Hmm. Where does the time go?

The ANSI CL test suite is now at over 18,000 tests. Right now I'm testing interactions between various kinds of unusual vectors and the builtin string/sequence functions. This is mostly to support crhodes in his effort to add unicode support to SBCL, but it's already found at least one five year old bug in CLISP (REVERSE didn't work on displaced vectors).

After that I'm going back to finishing the FORMAT tests. I'm still aiming for about 20K tests for the 'finished' test suite.

Common Lisp testing is coming along nicely. The gcl ansi test suite is now over 14,000 tests. I've most recently nearly finished testing chapter 12 of the Common Lisp Specification, 'Numbers'.

To go beyond simple 'does function FOO do X when called on arguments Y' kinds of tests, I've also started experimenting with a random tester. I've taken the approach of William McKeeman (favorite quote: "Excellent testing can make you unpopular with almost everyone.") I generate random lisp forms that are guaranteed to be well-defined when a set of free variables have integer values. The forms are wrapped in two lambda expressions, one with type declarations for the free variables and one in which optimizations are inhibited. The functions are compiled and their outputs compared on a set of random inputs.

This approach is very simpleminded (and a lot easier to do in Lisp than in C, as McKeeman did), but it immediately found new bugs in every lisp implementation on which I tried it. The beauty of this approach is that it exploits increasingly cheap CPU cycles to save the increasingly relatively expensive programmer/tester cycles.

BTW, DEC (now HP) has a patent on this method of compiler testing. However, the patent assumes the compiler is a separate program, so lisp is apparently off the hook (but IANAL).

5 Jun 2003 (updated 6 Jun 2003 at 00:45 UTC) »

I've concluded the Dylan superclass linearization algorithm is preferable to the Common Lisp (CLOS) algorithm.

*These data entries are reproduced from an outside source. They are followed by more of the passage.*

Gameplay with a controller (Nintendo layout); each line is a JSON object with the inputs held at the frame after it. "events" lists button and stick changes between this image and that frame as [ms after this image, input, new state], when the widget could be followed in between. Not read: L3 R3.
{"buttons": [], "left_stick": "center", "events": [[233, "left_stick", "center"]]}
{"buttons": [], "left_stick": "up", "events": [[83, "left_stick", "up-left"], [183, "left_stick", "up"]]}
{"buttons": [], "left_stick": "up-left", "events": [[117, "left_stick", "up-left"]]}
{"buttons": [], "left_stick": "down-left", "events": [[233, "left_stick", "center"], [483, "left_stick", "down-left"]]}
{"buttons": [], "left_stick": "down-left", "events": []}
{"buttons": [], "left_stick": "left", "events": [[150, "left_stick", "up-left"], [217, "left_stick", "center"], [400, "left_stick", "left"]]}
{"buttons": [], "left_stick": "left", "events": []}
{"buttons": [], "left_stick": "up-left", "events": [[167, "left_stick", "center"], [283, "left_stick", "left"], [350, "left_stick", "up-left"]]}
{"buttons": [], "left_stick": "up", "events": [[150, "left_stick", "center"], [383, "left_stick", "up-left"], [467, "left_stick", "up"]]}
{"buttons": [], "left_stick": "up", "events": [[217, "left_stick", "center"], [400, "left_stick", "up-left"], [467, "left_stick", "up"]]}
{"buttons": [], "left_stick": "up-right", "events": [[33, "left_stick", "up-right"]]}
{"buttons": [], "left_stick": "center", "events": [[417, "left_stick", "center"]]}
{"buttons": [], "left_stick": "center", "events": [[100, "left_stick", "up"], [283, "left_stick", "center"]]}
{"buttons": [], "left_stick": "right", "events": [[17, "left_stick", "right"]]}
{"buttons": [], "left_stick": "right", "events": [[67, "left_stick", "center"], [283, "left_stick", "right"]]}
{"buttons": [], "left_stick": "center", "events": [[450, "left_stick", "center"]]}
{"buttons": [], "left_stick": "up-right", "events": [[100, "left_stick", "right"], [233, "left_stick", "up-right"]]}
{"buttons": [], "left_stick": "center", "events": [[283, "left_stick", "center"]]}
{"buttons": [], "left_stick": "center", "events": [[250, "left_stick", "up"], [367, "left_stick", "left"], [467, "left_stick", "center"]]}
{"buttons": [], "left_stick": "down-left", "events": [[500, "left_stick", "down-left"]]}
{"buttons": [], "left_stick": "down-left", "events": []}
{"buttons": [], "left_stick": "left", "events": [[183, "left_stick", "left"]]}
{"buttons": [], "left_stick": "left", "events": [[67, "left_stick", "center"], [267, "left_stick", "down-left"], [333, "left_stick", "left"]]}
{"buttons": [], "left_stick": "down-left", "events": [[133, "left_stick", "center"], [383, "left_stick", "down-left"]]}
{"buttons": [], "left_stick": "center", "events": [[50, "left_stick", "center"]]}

A refresher: in a hierarchy with multiple inheritance, some means must be found to determine which superclass a class should inherit entities from. One approach is to have an algorithm for totally ordering (linearizing) the superclasses ('computing the class precedence list (CPL)', as one might say in CL), and inheriting each entity from the first superclass in the list in which the entity occurs. Algorithms are allowed to reject certain hierarchies if they cannot be linearized in some acceptable way.

The CL and Dylan algorithms are similar, except that the Dylan algorithm is slightly more strict in the hierarchies it accepts. In return Dylan's orderings have the property of monotonicity: if C1 is a subclass of C2, then the linearized superclasses of C2 occur in the same order in the CPL of C1.

Why do I care about this? I was writing CL compliance tests for the class precedence orderings specified in the ANSI CL spec. To do this, I wrote a generic function with the LIST method combination, and added a method for each standardized class that return that class's name. This should yield the names of the standardized superclasses of the class of a value, in the order they appear in the CPL.

BUT... there's in general no guarantee that if some object is in type C (C a class) that it's also an instance of C. It could be an instance of a subclass of C, and that subclass could have a different CPL. Lack of monotonicity means I cannot presume the superclasses of C still occur in the specified order.

This reconfirms my belief that writing a test suite tests not only an implementation, but also a specification. Untestable requirements are bugs.

cmm: yes, that's the algorithm.

30 May 2003 (updated 30 May 2003 at 11:47 UTC) »

In ANSI CL, the defgeneric function takes a :generic-function-class option that should be 'the name of a class that can be the class of a generic function.' Similarly, the :method-class option should be 'the name of a class that is capable of being the class of a method.'

However, nowhere in the standard (AFAICT) is any standard way to create such classes specified. I get the feeling the metaobject protocol was amputated here, and these are some of the scars.

I've worked through about 2/3 of the CLOS section of the spec, just finishing writing tests for the builtin method combinations. After this section I think I'll write some tests of just when various def* forms have their effects during compilation and loading, since this seems to me to be a fertile area of bugs in CL implementations and programs.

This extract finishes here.